A decisão sobre o reajuste do salário mínimo é, sem dúvida nenhuma, a que coloca em cena de modo mais imediato e frontal o problema da distribuição de renda no Brasil. Quantos políticos, candidatos e governantes já não se manifestaram a favor de uma política "de longo prazo" para a recuperação do mínimo?
No curto prazo, entretanto, os obstáculos são sempre enormes e não é raro escutar a velha tese de que é preciso esperar "o bolo crescer" para só então poder dividi-lo.
A decisão do governo FHC, de não conceder um reajuste integral do salário mínimo pela inflação dos últimos 12 meses, a muitos parecerá uma variante da antiga desculpa de que mudar o perfil de distribuição de renda no país é coisa para um distante e sempre imaginário longo prazo.

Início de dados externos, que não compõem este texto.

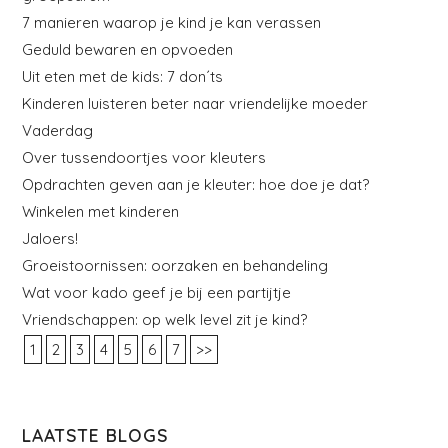
7 manieren waarop je kind je kan verassen
Geduld bewaren en opvoeden
Uit eten met de kids: 7 don´ts
Kinderen luisteren beter naar vriendelijke moeder
Vaderdag
Over tussendoortjes voor kleuters
Opdrachten geven aan je kleuter: hoe doe je dat?
Winkelen met kinderen
Jaloers!
Groeistoornissen: oorzaken en behandeling
Wat voor kado geef je bij een partijtje
Vriendschappen: op welk level zit je kind?
1
2
3
4
5
6
7
>>
LAATSTE BLOGS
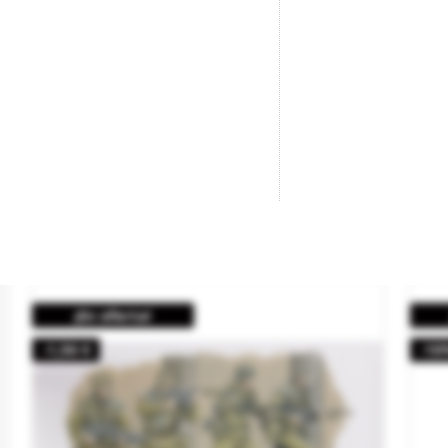
Infantería Alemana, Invierno.
So
De
Marca
ZVEZDA
Referencia
3627
Ma
Re
9,86 €
10,95 €

AÑADIR AL CARRITO
¡En oferta!
-1,50 €
-10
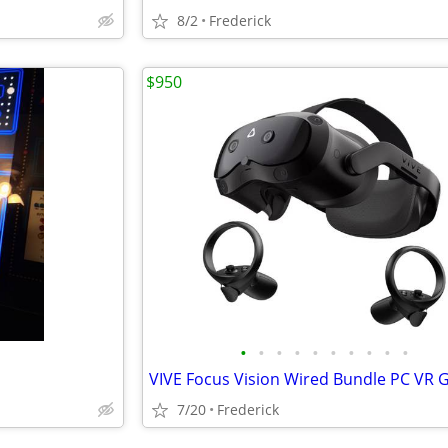
8/2
Frederick
$950
•
•
•
•
•
•
•
•
•
•
7/20
Frederick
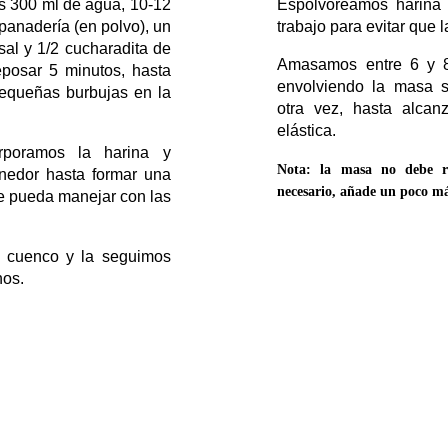
 300 ml de agua, 10-12
Espolvoreamos harina 
panadería (en polvo), un
trabajo para evitar que
sal y 1/2 cucharadita de
Amasamos entre 6 y 8
posar 5 minutos, hasta
envolviendo la masa 
equeñas burbujas en la
otra vez, hasta alcan
elástica.
orporamos la harina y
Nota: la masa no debe res
edor hasta formar una
necesario, añade un poco má
e pueda manejar con las
 cuenco y la seguimos
nos.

De fato, existem razões de sobra para ver na "desindexação" do mínimo, pelo menos, uma ressonância tardia da velha tese de que os salários são inflacionários.
Os técnicos do governo, entretanto, evitam esse discurso. A principal razão apresentada para a minimização do mínimo é a necessidade de evitar impactos maiores sobre as contas públicas, em especial as municipais.
E o que fizeram os governos, em especial o federal, para promover o ajuste fiscal que permitiria um mínimo maior? Nada, ou pior até, aumentou o déficit público desde o início do Plano Real, em julho de 1994.
O salário mínimo, quando surgiu o real, valia R$ 64,79. Para complicar a vida dos mais pobres, logo depois do plano a cesta básica saltava de cerca de R$ 80 para R$ 100. Mais ou menos um ano depois, concedido um reajuste de 42,9% para o mínimo em maio de 1995, os pesquisadores do Dieese constatavam: o rendimento dos 10% mais ricos tinha aumentado 2,6%, enquanto os 10% mais pobres tinham melhorado seu rendimento mínimo em quase 37%.
Mas hoje, quase dois anos depois do lançamento do real, a cesta básica continua acima dos R$ 100. Para quem ganha o mínimo, portanto, a melhora é apenas milimétrica, para dizer o menos.
Pior ainda: desde maio do ano passado a inflação acumulou cerca de 20%, bem acima dos 12% de reajuste definido pelo governo. Há portanto uma regressão evidente. O imperativo de distribuir renda fica enfraquecido e os ganhos reais, com o real, são cada vez menores.